Excerpted text –
BEGIN
This assumes you are using GNU tar, which is reasonably likely if you are using bash.
[Update]
Given the constraint that you do want to process each file separately, I agree with Charles Duffy that a shell script is the wrong tool.
You could try his Python suggestion, or you could try the Archive::Tar Perl module. Either of these would allow you to iterate through the tar file's contents in memory.
This sounds like a case where the right tool for the job is probably not a shell script. Python has a tarfile module which can operate in streaming mode, letting you make only a single pass through the large archive and process its files, while still being able to distinguish the individual files (which the tar --to-stdout approach will not).
You can use the tar option --to-command=cmd to execute the command for each file. Tar redirects the file content to the standard input of the command, and sets some environment variables with details about the file, such as TAR_FILENAME. More details in Tar Documentation.
END
Work order 1 – Name every programming language or shell that the excerpt on processing tar archives mentions.

Material provided –
BEGIN
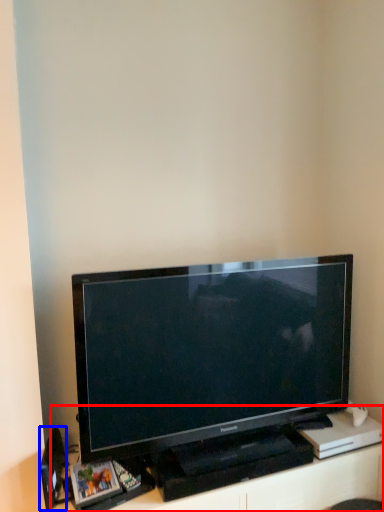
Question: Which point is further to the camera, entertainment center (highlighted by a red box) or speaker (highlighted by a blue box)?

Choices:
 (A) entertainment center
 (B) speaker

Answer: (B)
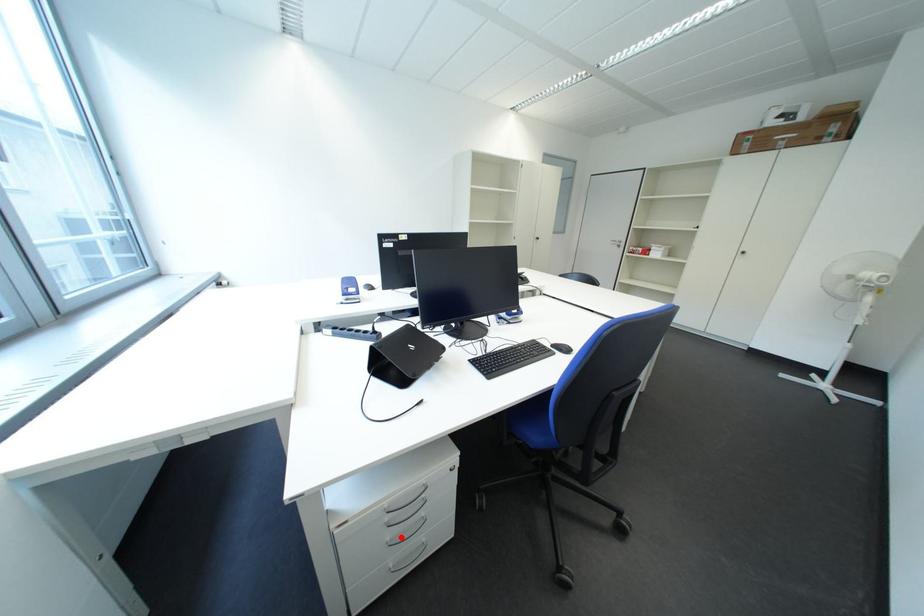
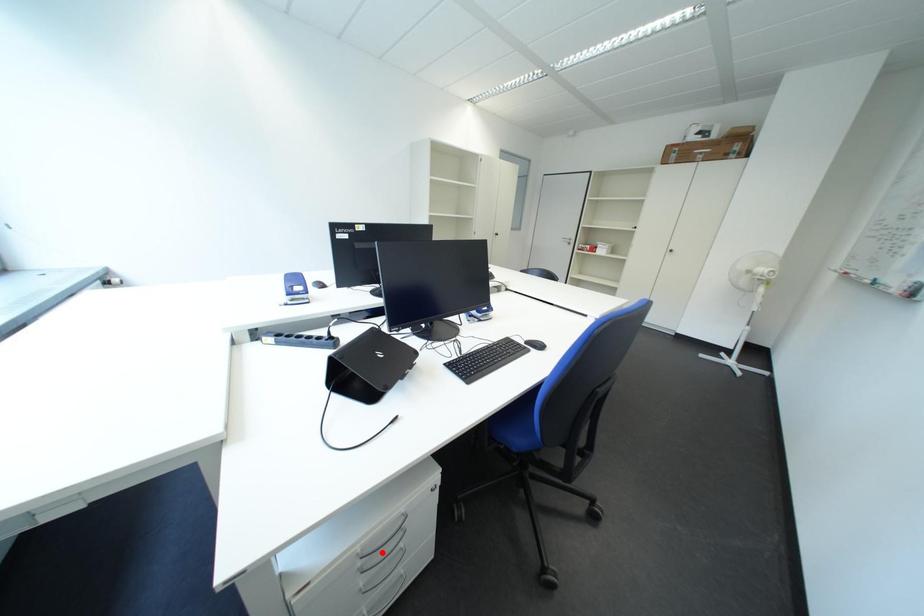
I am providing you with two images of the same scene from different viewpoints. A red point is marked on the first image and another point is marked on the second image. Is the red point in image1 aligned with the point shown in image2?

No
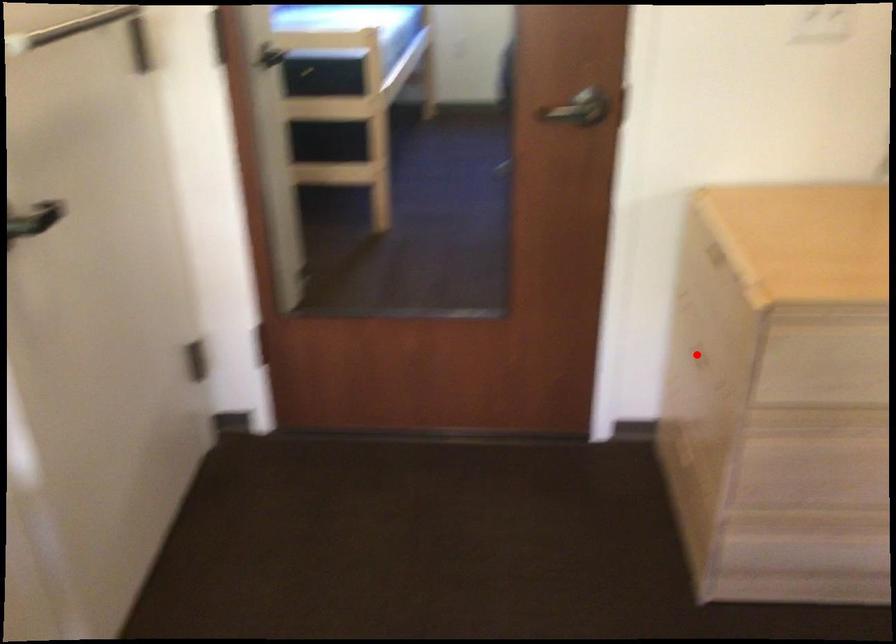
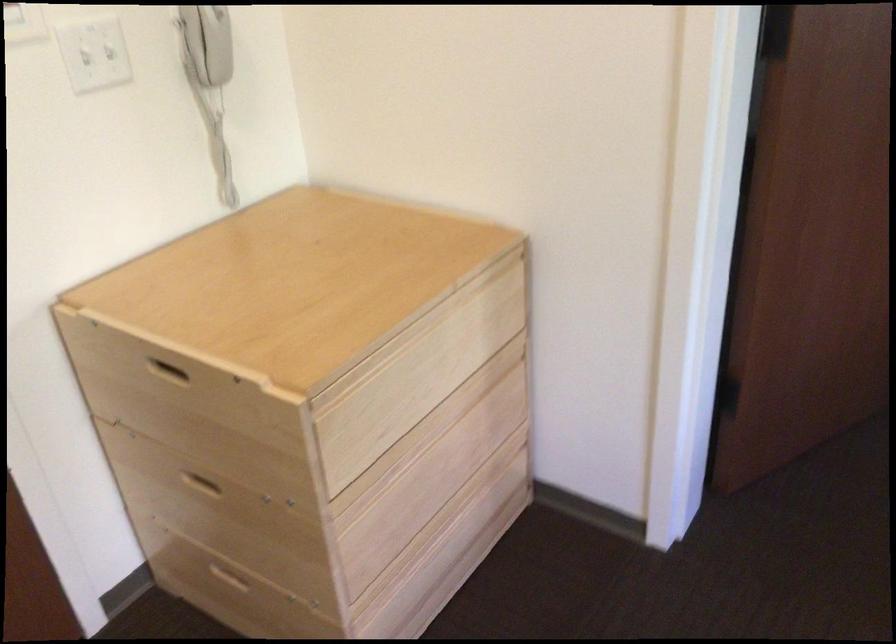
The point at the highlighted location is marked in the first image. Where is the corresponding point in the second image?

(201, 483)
END
BEGIN
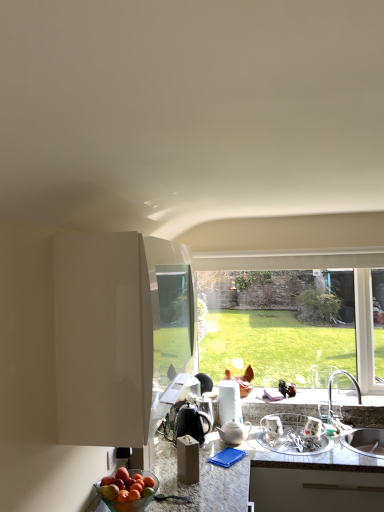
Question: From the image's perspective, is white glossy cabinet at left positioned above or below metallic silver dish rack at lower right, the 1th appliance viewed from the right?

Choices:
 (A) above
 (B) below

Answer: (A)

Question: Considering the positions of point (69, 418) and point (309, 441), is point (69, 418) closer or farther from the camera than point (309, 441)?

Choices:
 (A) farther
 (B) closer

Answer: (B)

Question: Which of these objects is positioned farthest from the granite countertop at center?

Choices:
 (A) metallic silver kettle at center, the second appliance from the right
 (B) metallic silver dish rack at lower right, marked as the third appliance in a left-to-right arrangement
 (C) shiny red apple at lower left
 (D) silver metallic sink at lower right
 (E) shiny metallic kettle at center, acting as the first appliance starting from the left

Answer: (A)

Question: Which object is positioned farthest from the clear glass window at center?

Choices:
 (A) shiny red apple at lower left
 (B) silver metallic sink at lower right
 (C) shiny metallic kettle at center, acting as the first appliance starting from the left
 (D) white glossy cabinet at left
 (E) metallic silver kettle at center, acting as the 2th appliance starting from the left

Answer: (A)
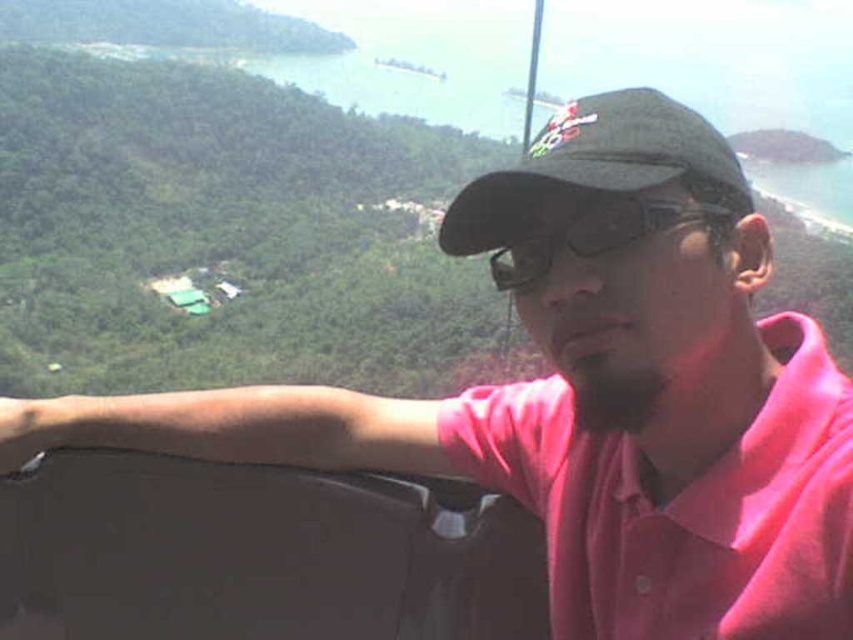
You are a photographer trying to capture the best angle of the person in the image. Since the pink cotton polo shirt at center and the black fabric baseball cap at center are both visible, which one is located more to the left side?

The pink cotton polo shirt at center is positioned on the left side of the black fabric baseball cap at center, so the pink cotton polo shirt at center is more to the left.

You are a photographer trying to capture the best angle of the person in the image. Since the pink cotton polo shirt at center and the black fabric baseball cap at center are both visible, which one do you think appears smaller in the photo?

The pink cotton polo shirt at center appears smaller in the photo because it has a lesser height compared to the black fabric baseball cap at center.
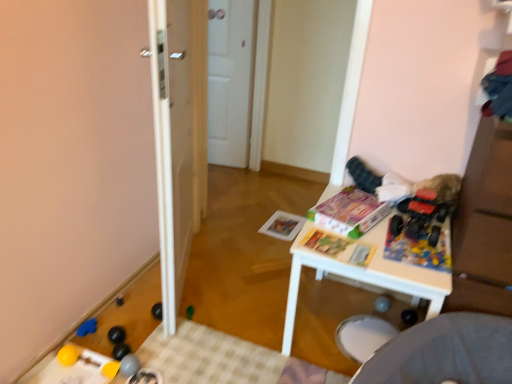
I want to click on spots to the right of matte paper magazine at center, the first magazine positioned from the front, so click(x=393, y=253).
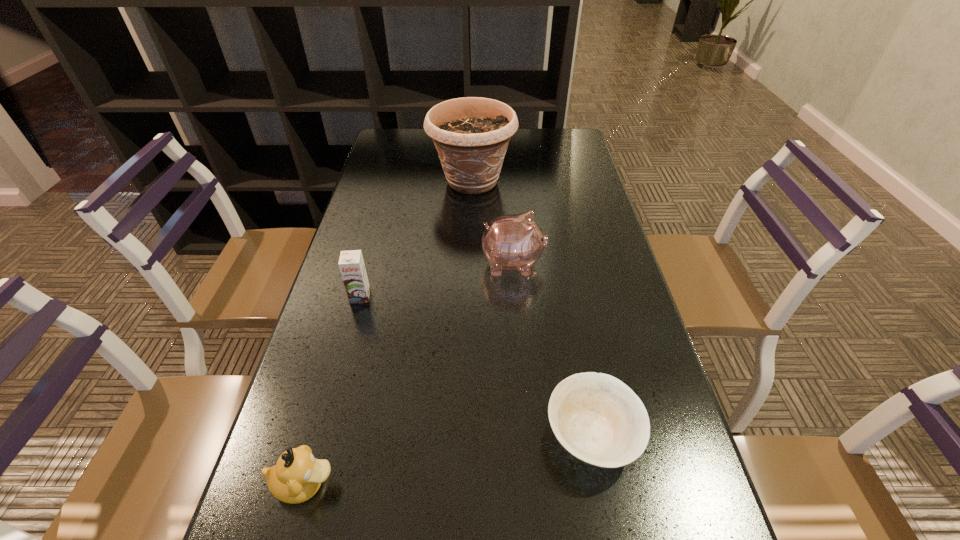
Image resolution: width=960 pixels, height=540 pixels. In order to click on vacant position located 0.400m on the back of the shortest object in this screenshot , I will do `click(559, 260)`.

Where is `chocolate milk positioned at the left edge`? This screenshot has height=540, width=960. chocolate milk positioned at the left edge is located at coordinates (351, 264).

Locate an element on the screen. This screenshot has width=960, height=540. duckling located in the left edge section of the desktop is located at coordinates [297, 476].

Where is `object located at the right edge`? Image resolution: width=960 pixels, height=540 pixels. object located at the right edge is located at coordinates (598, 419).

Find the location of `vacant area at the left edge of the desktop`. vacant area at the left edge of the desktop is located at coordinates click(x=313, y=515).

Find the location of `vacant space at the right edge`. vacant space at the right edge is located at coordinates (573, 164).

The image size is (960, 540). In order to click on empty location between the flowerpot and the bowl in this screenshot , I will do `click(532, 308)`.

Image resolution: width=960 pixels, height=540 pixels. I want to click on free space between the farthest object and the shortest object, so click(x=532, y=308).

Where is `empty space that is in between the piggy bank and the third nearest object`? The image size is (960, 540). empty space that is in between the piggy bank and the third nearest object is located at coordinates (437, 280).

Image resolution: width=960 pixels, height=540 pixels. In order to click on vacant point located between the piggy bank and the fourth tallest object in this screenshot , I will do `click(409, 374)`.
END
Work order 2 – In the records, swap "vacant" for "unoccupied" in the lines that begin at the one containing "I want to click on spots" and end after the one containing "on vacant position". Reproduce only those lines, omit the pictures, and keep everything else unchanged.

Exercise output 1 – bash, Python, Perl

Exercise output 2 –
I want to click on spots to the right of matte paper magazine at center, the first magazine positioned from the front, so click(x=393, y=253).
Image resolution: width=960 pixels, height=540 pixels. In order to click on unoccupied position located 0.400m on the back of the shortest object in this screenshot , I will do `click(559, 260)`.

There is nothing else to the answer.